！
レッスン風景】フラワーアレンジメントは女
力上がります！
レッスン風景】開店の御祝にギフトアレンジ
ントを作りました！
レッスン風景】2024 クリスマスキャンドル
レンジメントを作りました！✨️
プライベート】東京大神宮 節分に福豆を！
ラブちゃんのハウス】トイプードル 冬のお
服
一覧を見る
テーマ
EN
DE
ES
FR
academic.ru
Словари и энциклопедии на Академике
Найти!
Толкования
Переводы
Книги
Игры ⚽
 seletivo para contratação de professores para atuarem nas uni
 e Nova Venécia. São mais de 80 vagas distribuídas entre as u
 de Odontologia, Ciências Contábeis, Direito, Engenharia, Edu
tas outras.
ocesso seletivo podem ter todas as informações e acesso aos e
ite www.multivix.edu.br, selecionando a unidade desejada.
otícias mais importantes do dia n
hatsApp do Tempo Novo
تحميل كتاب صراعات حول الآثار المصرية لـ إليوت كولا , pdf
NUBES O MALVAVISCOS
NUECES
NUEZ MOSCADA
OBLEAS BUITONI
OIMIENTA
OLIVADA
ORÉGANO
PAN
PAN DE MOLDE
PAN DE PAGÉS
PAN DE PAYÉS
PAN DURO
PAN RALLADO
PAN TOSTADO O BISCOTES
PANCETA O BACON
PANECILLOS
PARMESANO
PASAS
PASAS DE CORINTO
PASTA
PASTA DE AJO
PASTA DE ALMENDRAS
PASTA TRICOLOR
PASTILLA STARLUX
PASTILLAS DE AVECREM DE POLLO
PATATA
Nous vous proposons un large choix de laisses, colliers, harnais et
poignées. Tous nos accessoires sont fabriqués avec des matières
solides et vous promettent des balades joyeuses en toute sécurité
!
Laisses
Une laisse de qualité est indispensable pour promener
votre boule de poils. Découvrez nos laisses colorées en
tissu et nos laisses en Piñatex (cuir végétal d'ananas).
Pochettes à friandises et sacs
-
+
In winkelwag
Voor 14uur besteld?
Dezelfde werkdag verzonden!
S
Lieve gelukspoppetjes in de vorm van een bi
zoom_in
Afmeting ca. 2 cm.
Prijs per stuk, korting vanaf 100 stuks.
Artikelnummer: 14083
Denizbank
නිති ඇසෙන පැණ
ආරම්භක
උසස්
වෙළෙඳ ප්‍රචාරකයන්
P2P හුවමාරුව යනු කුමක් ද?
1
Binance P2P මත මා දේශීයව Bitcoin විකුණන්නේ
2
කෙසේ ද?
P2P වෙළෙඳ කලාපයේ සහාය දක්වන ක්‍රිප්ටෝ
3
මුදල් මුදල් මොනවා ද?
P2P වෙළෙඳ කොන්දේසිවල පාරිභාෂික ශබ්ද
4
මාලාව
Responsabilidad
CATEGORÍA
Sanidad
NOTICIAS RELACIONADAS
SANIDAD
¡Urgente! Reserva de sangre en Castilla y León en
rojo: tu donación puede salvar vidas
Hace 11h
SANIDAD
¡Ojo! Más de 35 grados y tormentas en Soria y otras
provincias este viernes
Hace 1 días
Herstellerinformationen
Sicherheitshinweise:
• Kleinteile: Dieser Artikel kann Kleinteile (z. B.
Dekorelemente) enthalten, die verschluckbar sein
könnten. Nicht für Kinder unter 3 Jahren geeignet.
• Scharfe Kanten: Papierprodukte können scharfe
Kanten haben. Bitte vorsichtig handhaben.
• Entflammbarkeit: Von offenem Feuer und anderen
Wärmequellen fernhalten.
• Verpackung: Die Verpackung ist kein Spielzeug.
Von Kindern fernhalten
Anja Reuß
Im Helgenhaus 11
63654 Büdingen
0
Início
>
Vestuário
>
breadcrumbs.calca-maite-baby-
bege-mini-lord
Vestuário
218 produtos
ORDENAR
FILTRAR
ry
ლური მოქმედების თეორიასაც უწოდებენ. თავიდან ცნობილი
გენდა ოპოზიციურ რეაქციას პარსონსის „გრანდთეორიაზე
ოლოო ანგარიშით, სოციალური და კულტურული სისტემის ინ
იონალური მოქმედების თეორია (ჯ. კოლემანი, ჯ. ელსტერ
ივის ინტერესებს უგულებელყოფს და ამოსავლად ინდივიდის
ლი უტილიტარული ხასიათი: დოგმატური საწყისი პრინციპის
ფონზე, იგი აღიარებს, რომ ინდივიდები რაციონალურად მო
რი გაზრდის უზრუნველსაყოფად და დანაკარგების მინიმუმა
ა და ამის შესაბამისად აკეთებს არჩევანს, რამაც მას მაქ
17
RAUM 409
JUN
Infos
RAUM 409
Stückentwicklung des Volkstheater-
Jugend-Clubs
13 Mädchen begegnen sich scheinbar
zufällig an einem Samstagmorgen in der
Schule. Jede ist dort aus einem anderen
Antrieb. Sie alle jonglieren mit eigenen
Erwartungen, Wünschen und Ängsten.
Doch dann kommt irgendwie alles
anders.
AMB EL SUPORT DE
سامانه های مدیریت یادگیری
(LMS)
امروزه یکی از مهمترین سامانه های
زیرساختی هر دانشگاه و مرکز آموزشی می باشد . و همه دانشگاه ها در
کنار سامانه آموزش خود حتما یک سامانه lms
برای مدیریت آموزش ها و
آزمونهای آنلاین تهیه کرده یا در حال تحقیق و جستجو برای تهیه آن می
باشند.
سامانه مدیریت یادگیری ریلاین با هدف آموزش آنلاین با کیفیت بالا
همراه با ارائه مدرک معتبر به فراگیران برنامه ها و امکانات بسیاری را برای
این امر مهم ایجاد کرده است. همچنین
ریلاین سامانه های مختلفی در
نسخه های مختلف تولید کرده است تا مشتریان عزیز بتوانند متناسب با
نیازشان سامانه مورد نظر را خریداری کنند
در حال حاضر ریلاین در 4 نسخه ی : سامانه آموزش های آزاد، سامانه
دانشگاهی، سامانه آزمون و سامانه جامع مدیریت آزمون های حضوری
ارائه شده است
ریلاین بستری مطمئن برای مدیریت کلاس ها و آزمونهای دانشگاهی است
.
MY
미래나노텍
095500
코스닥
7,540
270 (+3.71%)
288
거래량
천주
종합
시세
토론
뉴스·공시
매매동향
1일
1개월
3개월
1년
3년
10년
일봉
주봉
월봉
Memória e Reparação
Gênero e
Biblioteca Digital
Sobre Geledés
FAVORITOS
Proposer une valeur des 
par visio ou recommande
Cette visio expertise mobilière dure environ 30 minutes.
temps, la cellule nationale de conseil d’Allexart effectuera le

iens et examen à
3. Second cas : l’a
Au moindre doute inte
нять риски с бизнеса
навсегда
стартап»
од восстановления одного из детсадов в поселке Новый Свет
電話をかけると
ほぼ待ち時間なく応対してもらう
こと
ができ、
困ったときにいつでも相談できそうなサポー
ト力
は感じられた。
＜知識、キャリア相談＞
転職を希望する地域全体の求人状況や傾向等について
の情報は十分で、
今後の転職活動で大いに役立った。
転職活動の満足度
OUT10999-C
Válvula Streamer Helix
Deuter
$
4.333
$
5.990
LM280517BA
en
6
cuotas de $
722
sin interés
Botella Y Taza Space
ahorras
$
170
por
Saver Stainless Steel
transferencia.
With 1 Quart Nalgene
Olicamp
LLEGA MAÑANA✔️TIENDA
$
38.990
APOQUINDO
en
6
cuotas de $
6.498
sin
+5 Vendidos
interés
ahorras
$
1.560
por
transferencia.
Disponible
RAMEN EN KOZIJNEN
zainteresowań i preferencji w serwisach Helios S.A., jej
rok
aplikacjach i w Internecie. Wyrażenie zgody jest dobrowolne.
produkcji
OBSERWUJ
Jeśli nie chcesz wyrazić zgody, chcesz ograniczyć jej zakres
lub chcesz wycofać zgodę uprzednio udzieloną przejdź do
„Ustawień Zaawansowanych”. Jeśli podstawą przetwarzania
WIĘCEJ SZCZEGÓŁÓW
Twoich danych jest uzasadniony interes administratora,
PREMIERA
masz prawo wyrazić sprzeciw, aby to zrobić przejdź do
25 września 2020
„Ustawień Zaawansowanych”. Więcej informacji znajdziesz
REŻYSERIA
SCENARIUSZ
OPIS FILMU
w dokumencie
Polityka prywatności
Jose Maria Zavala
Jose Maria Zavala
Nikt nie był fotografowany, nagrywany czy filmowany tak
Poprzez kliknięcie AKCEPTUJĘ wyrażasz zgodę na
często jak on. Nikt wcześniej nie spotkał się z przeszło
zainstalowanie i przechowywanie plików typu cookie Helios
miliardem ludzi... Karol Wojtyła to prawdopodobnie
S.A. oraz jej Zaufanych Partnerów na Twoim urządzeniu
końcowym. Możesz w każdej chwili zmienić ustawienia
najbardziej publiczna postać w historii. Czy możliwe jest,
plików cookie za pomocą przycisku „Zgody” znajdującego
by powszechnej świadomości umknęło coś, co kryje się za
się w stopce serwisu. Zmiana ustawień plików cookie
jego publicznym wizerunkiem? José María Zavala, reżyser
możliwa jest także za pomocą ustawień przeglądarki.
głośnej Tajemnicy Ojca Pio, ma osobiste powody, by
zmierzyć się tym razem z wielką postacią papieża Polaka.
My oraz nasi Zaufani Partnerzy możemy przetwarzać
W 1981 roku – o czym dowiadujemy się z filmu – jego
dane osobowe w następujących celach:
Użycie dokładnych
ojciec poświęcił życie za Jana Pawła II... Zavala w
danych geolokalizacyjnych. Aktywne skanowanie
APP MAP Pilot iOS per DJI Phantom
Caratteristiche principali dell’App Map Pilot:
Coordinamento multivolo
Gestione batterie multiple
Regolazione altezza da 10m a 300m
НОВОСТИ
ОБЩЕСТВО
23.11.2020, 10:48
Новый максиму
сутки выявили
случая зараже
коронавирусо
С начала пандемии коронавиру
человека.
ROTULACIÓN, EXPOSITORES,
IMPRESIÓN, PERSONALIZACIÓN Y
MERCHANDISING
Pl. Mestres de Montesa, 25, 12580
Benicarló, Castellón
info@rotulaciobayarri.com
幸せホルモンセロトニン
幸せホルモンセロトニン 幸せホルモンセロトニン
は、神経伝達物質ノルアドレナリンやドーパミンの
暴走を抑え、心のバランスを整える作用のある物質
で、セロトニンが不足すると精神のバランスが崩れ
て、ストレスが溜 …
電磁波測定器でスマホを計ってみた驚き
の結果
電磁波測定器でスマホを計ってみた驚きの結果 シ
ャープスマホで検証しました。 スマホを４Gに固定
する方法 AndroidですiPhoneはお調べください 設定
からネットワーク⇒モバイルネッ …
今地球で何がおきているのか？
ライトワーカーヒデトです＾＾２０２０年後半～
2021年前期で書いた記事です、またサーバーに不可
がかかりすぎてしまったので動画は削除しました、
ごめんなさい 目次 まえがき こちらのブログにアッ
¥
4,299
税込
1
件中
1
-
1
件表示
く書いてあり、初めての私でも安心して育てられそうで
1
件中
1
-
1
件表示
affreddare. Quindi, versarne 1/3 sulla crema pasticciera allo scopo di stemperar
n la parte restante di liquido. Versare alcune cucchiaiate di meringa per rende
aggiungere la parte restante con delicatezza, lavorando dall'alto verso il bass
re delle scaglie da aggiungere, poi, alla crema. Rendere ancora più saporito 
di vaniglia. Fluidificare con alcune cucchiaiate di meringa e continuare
○ ○ ○ ○ ○ ○ ○
**What needs to be done**
State, as a bare number, how many lines of the material contain "Nikt".

**Your response**
2